The sign labeled as WELCOME has several meanings and interpretations.  Remember though that the label "WELCOME" isn't the same thing as the English word for "welcome." 

For example:  The sign labeled as WELCOME also means: "hire" and "invite."
Also, this sign is in a state of "flux" (changing opinion) in the Deaf Community.

You will meet some people who say the sign labeled WELCOME or (WELCOME/hire/invite) is an okay response to "thank you."
Quite a few ASL teachers (and other signers) will tell you it is NOT appropriate to use this sign as a response to "THANK YOU."

The sign "WELCOME / hire / invite" is done by holding the flat hand palm up out away from your body (off to the right a bit) and then bringing the hand in toward your torso.

WELCOME / hire / invite:


My recommendation is that you use this sign to mean things like:

"Welcome, come on into my home."
"I hired him."
"I invited her.

I recommend that you do NOT use this sign as a response to "Thank you."

So, what should you do if someone tells you "thank you?"

I recommend that you reply with one of these:




When teaching ASL there is a prescriptive approach and a descriptive approach. 
Some ASL teachers tell their students that the sign WELCOME is not an ASL sign.  Doing so is "prescriptive."
Such teachers are striving to prescribe ASL according to their notions of how ASL should be -- as opposed to what ASL is.
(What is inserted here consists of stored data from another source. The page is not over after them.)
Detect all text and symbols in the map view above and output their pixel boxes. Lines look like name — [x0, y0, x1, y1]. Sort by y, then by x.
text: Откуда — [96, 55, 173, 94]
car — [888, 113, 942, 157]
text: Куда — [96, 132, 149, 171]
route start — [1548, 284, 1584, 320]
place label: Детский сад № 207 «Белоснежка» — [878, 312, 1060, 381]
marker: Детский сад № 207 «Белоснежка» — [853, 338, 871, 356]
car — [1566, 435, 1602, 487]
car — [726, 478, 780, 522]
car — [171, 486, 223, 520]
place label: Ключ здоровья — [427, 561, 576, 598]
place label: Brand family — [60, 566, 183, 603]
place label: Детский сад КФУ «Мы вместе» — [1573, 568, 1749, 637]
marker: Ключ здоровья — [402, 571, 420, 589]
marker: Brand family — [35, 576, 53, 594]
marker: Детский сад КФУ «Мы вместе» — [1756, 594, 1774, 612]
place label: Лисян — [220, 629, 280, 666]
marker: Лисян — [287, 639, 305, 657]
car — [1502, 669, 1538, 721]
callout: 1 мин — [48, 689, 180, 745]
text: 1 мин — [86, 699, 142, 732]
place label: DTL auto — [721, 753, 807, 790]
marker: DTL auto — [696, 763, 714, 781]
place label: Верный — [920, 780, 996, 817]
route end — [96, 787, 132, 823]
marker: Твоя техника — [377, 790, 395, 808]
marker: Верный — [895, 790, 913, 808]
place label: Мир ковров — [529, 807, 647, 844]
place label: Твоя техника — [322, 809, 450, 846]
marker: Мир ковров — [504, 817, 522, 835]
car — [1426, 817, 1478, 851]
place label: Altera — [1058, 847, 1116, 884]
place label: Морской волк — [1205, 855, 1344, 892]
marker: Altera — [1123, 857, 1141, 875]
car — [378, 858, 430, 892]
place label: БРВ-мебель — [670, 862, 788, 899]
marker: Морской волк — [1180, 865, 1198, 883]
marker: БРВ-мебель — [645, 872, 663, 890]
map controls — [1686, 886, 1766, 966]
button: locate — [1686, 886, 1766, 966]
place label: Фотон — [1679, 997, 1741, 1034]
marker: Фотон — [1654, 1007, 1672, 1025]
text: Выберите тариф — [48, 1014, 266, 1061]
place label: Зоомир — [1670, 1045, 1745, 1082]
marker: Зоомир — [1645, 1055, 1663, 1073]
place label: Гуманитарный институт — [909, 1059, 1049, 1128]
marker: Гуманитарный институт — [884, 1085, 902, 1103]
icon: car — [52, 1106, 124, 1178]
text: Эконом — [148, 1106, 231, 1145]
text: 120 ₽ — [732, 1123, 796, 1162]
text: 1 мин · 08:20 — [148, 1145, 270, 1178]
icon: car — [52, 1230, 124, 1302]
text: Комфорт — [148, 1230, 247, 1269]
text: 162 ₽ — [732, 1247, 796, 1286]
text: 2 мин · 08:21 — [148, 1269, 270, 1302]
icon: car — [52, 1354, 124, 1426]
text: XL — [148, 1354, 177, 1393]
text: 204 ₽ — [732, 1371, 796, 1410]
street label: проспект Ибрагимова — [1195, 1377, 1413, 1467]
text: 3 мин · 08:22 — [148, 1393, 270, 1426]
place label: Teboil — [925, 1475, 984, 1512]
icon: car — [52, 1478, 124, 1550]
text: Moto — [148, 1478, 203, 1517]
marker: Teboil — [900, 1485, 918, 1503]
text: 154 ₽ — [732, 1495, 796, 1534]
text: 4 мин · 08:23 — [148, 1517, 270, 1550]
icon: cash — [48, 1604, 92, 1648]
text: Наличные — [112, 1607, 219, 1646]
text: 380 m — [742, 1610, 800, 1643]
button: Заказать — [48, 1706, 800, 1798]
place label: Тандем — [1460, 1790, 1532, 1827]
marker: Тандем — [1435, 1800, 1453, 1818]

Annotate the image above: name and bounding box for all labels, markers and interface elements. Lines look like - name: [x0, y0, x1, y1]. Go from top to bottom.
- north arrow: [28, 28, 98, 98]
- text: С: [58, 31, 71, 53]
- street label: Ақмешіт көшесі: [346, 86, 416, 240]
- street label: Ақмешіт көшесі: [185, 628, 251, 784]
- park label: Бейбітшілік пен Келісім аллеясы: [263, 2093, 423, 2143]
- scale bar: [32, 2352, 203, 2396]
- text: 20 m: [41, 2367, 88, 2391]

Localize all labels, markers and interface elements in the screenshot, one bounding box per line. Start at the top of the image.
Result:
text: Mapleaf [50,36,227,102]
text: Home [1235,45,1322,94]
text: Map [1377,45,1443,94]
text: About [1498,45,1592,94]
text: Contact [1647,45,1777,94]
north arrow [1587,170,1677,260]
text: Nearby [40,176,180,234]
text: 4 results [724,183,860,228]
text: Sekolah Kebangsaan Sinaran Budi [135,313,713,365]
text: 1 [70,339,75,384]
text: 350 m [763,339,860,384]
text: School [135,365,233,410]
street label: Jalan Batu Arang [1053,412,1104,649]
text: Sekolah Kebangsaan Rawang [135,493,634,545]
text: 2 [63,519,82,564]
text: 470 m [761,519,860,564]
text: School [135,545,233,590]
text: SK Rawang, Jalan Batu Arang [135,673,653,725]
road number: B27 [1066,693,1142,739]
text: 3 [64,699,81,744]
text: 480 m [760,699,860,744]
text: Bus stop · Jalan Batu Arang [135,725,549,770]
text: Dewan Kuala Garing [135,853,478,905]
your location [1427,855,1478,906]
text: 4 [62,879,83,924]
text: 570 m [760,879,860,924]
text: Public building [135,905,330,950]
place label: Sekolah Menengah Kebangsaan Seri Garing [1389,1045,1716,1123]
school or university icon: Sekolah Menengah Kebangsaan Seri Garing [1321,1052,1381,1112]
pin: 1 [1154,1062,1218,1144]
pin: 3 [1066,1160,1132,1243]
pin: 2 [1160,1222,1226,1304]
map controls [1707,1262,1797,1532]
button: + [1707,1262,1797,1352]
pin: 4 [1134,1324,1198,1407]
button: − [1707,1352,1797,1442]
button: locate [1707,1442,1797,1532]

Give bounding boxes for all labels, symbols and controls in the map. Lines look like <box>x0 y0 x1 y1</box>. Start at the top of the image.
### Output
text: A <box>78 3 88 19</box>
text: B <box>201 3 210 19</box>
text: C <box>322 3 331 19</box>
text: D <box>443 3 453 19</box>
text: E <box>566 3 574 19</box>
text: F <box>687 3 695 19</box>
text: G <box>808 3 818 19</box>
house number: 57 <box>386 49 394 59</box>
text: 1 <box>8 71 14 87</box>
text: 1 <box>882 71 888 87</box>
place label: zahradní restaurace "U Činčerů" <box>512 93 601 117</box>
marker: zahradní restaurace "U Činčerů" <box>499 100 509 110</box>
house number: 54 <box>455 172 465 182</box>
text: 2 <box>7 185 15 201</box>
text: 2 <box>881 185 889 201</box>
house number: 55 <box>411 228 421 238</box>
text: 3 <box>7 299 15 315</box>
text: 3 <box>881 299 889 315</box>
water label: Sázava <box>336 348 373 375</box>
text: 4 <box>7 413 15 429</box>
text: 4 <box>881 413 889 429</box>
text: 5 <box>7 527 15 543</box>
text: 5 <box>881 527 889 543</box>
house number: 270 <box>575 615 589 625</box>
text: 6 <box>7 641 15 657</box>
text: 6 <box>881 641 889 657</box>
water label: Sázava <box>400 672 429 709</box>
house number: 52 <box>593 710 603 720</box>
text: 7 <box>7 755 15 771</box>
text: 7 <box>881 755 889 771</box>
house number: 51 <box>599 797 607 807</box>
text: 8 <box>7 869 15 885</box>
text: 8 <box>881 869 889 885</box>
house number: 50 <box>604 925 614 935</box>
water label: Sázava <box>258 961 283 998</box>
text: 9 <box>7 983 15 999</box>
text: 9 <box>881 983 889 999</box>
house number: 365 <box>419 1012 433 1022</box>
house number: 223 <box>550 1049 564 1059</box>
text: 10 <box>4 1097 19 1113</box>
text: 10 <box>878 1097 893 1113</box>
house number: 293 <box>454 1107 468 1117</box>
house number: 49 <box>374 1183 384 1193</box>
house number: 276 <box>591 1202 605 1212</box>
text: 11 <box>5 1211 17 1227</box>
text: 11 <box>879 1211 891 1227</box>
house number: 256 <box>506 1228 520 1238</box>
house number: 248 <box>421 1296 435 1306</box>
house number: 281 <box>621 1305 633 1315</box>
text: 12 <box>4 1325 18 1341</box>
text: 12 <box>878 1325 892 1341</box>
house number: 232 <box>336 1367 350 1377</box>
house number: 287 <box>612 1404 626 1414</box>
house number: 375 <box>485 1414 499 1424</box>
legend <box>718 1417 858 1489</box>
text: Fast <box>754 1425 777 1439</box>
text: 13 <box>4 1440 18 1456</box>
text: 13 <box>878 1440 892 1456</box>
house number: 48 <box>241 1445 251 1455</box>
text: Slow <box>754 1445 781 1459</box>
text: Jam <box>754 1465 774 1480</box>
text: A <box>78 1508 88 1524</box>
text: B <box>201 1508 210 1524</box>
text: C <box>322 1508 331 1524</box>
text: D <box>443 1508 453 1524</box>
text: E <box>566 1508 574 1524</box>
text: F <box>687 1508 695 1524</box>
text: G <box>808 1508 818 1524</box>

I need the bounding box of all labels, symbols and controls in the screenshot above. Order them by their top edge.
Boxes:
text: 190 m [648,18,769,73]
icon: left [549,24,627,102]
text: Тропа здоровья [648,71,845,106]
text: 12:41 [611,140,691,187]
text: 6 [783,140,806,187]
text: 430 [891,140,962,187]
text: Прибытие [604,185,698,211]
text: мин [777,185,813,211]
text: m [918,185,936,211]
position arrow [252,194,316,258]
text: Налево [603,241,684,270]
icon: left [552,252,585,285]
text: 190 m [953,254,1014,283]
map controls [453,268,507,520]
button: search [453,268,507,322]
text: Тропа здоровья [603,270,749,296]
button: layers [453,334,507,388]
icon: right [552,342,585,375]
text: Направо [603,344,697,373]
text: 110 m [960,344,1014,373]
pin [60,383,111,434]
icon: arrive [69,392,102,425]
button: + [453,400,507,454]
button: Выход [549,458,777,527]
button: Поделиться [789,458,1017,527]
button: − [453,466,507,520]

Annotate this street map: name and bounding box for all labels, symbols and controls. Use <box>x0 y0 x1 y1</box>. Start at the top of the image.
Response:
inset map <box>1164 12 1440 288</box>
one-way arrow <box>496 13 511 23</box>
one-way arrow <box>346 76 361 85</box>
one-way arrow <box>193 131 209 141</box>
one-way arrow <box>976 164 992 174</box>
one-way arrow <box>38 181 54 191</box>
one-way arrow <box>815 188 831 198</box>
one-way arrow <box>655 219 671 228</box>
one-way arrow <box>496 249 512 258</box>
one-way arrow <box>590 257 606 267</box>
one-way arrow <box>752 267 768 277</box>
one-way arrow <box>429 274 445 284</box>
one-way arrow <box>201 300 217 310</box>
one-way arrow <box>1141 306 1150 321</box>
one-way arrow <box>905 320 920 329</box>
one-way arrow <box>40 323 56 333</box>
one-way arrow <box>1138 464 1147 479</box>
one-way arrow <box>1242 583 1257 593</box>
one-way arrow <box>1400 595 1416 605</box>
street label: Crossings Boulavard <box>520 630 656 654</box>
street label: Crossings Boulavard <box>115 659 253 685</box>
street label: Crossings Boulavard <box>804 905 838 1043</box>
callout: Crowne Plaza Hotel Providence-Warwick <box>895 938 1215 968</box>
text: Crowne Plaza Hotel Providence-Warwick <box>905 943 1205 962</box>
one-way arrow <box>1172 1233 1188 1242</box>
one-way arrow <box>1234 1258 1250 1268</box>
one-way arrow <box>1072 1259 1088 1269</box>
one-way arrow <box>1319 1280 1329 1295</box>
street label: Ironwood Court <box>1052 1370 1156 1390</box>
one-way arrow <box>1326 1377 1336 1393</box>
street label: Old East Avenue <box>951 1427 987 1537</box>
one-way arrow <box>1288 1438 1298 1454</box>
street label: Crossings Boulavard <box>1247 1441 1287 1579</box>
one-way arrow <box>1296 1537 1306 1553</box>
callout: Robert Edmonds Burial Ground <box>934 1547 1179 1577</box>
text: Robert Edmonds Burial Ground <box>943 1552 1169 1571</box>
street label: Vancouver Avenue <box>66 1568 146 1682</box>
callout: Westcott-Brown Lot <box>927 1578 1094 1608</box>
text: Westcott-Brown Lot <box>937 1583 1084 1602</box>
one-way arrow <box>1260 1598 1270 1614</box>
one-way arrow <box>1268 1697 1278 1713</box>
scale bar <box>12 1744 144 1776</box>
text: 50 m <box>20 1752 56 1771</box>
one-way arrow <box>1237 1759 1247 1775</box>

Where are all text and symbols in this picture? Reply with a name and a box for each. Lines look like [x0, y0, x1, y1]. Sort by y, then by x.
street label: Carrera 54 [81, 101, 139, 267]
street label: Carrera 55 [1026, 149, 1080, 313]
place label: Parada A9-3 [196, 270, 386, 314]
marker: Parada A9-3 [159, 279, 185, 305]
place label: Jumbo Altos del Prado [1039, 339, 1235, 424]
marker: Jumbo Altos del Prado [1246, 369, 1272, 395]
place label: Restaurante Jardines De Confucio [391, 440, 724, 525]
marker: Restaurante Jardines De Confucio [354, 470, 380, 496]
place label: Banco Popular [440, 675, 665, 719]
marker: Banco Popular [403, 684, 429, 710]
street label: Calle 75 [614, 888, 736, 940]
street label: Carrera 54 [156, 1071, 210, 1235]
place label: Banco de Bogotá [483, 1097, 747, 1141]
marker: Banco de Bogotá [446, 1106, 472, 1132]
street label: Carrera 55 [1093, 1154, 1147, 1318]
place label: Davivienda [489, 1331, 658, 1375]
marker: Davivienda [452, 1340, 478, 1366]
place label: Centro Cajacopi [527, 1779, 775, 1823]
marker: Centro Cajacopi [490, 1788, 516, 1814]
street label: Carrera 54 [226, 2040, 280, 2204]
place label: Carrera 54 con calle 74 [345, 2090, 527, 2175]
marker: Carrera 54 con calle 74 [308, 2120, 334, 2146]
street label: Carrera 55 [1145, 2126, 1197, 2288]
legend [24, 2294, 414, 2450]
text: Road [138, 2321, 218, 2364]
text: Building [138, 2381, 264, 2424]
Let me share an amusing story with you:

I remember a conversation (many years ago) with an ASL instructor named ________ (name on file).  Near the beginning of the conversation I had signed WELCOME in response to him thanking me for something.  He "corrected" me and indicated that WELCOME wasn't an ASL sign (we are both interested in what is and isn't ASL so it wasn't as rude as you might imagine).  I questioned him about it and apparently he had recently been to some workshop or seminar and a person with letters behind their name who lived more than 50 miles away (which means that person must be an expert, heh) had told everybody at the seminar that the sign WELCOME isn't an "ASL" sign.  
I asked ________ (name on file) what he preferred instead and he gave me the usual, "SURE, THANK YOU, THUMBS-UP, FINE" replacements.  I said "OH-I-SEE" and we went on with our conversation. (Of course I already knew and used those signs regularly as well.)
Now here's the funny part, near the end of our half-hour long conversation on my doorstep, I thanked him for coming by and he without thinking signed "WELCOME!" 
I pointed out his usage of the "forbidden sign" and he did a major "gulp" and turned a pretty shade of red.

So, there you have an example of a Deaf ASL instructor who for most of his life has signed "WELCOME" in response to "thank you" and then he attends a workshop and has some other Deaf ASL instructor announce that "WELCOME" is not an ASL sign.  So now he becomes an evangelist and starts spreading the message that you shouldn't sign "WELCOME" because it is not what Deaf people "do." (Even though he is Deaf and obviously he "does" it).  After a while, enough people repeat that same message: "WELCOME" is not a good response to 'Thank you' in ASL."  At some point, after enough people spread and accept that message it will become the new standard!  It will become the new normal.  It will stop being prescriptive and it will become descriptive due to the passage of time and adoption by the "typical" Deaf person.

A descriptive approach to ASL instruction simply tells the students what is currently out there being used by the Deaf Community without trying to "preserve, memorialize, or de-English" it.

The fact is thousands and thousands of Deaf people do use the sign WELCOME.  Plus, numerous recognized experts in the field of ASL have documented the "WELCOME" sign in various ASL dictionaries and instructional texts.

Some examples:

The text "A Basic Course in American Sign Language" by Tom Humphries, Carol Padden and Terrence J. O'Rourke lists the sign as "HIRE, INVITE and then includes the word "welcome" in lowercase.

Rod Butterworth in the Perigee Visual Dictionary of Signing: An A to Z guide to over 1,200 signs of American Sign Language, lists the sign as meaning WELCOME, "a common gesture of politeness and acceptance."

Elaine Costello in the Random House American Sign Language dictionary (1st ed.), includes the sign--and what's more--SHE INITIALIZES IT with a "W"!

Martin Sternberg included the WELCOME sign in "American Sign Language: A Comprehensive Dictionary."

I could go on, there are others, those are just the first four I grabbed off my shelf, but you see my point. 

These people are "awesome" signers and they included "WELCOME" in their ASL texts.

The sign WELCOME is prominently listed in dozens of major ASL dictionaries and is instantly recognized by every adult native Deaf ASL signer I have met. 

So, should YOU use the sign WELCOME in response to being told "thank you?"

My recommendation is no.  The sign is "controversial" and from all indications the "tide" is turning against the WELCOME sign being used as a response to "thank you."  Thus if you use the sign WELCOME as a response to "thank you" it will likely have one of two results:

1. The other person doesn't care one way or another how you sign WELCOME.

2. The other person will judge you as not being familiar with how Deaf people do ASL.

Why risk it?  Instead just use WELCOME within the limits of how it is used by adult native Deaf ASL signers and use other signs, (SURE, FINE, THUMB-UP, ANY-TIME, NO-PROBLEM) in response to "thank you."